"Je pense, donc je suis autre"

Par Gerard

Cet homme-là, son texte a le phrasé ample de son accent gascon, la pensée éternellement neuve de son sourire bienveillant, la poétique clarté de ses yeux vifs que travaillent des joies sauvages, des enfances irrésignées, avec ses murmures ses rires et ses sources. Il fut, encore peu connu, l'une de mes trouvailles de tout jeune homme. On échangeait ses premiers livres comme des mots de passe. Je le lisais avec passion. Il me jetait dix années, quinze années peut-être en avant de l'époque. Le lire, c'était partir à l'aventure. Loin des immobiles au cul de plomb, loin des juges aux lèvres pincées. Là où dansent les continents. Là où penser est une fête.
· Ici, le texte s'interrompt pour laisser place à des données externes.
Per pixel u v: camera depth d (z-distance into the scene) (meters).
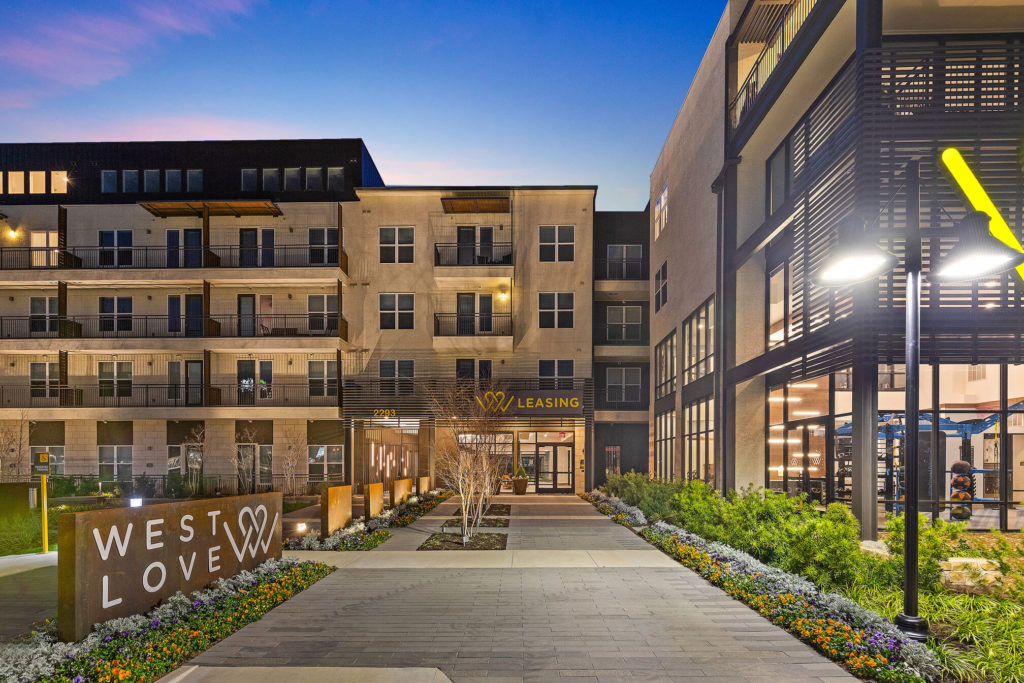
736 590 8.90
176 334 31.30
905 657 5.90
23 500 18.47
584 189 31.75
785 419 16.80
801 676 5.87
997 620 6.79
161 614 7.18
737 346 18.66
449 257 31.53
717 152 20.56
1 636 7.14
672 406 27.14
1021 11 11.84
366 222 31.52
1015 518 12.29
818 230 13.56
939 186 11.41
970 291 11.54
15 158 32.03
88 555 6.38
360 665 6.15
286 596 8.85
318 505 24.75
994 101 11.47
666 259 28.47
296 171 32.03
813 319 13.98
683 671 6.01
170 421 30.55
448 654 6.49
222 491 29.09
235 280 29.95
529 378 31.12
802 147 16.41
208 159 32.03
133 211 31.59
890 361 11.54
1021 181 11.35
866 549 10.57
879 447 12.72
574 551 13.03
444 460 23.70
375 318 31.16
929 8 11.84
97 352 30.16
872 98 11.59
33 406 30.91
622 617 7.89
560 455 31.69
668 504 17.20
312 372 31.06
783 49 16.16
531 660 6.31
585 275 31.55
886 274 11.59
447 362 31.06
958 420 12.50
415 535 15.70
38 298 31.39
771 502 11.52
Nous nous entretenions en secret de messages, de passes et de passages, de pages et de paysages, de liens, de relations, de global, de local - de dehors, de dehors surtout, là où pas un penseur français ne savait tenir bien longtemps au rodéo du sauvage et du libre vraiment.
Une ou deux fois le voir, comme ça, de loin, à l'occasion d'une conférence. Ne pas aller le saluer. On ne salue pas un Maître. On le suit, de loin. On essaye, malhabile, de tenir la cadence. Puis vint les honneurs, de ceux-là même qui l'avaient naguère tenu à distance. Académicien rieur, dont il refusa l'épé.
Et toujours ce bonheur de vous lire, Michel Serres, en cette éternelle jouvence :
"Nous avions jadis besoin de schémas et de catégories, de concepts, en effet, pour maîtriser le nombre et le différent ; nous ne craignons plus d'affronter, en direct, la foule sans rapport des singularités".  
"Je pense, donc je suis autre", dit-il encore. Premiers mots pour ce nouveau millénaire.
Michel Serres, Ecrivains, savants et philosophes font le tour du monde (Le Pommier, 2009).